Collected data:
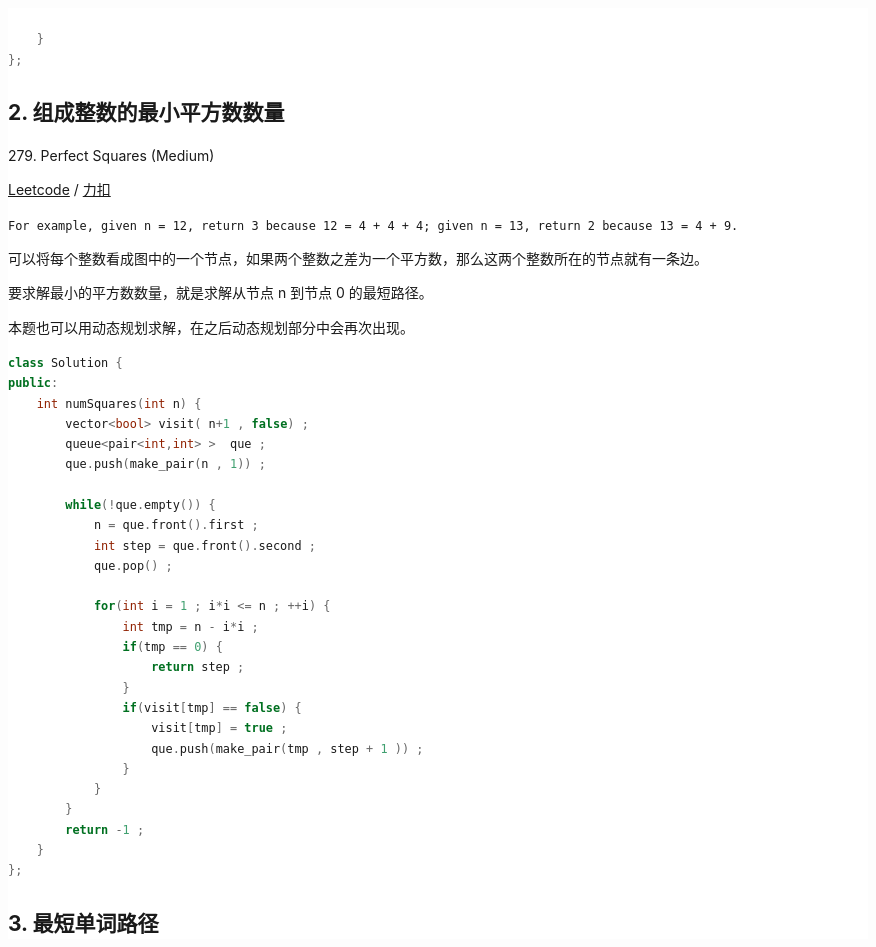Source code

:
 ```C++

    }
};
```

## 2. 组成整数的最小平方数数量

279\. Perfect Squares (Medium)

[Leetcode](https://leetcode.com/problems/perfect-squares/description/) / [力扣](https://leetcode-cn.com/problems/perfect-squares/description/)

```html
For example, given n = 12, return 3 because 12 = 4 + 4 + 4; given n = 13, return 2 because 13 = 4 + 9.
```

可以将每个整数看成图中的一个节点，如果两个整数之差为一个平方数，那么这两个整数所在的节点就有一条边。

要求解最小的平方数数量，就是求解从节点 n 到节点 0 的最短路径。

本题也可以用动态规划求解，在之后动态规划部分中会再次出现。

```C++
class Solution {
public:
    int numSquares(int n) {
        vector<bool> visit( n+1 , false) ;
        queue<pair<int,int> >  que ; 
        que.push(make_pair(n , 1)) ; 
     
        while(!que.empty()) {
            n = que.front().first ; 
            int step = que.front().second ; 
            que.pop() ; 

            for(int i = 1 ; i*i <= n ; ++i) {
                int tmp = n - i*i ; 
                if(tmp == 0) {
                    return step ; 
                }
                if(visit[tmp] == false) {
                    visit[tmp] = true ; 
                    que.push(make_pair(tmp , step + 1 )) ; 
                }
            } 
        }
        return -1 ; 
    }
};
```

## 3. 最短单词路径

**Exercise aim**
Leave the pictures out and output the rest of the data word for word.

**Worked solution**
Source code

:
 ```C++

    }
};
```

## 2. 组成整数的最小平方数数量

279\. Perfect Squares (Medium)

[Leetcode](https://leetcode.com/problems/perfect-squares/description/) / [力扣](https://leetcode-cn.com/problems/perfect-squares/description/)

```html
For example, given n = 12, return 3 because 12 = 4 + 4 + 4; given n = 13, return 2 because 13 = 4 + 9.
```

可以将每个整数看成图中的一个节点，如果两个整数之差为一个平方数，那么这两个整数所在的节点就有一条边。

要求解最小的平方数数量，就是求解从节点 n 到节点 0 的最短路径。

本题也可以用动态规划求解，在之后动态规划部分中会再次出现。

```C++
class Solution {
public:
    int numSquares(int n) {
        vector<bool> visit( n+1 , false) ;
        queue<pair<int,int> >  que ; 
        que.push(make_pair(n , 1)) ; 
     
        while(!que.empty()) {
            n = que.front().first ; 
            int step = que.front().second ; 
            que.pop() ; 

            for(int i = 1 ; i*i <= n ; ++i) {
                int tmp = n - i*i ; 
                if(tmp == 0) {
                    return step ; 
                }
                if(visit[tmp] == false) {
                    visit[tmp] = true ; 
                    que.push(make_pair(tmp , step + 1 )) ; 
                }
            } 
        }
        return -1 ; 
    }
};
```

## 3. 最短单词路径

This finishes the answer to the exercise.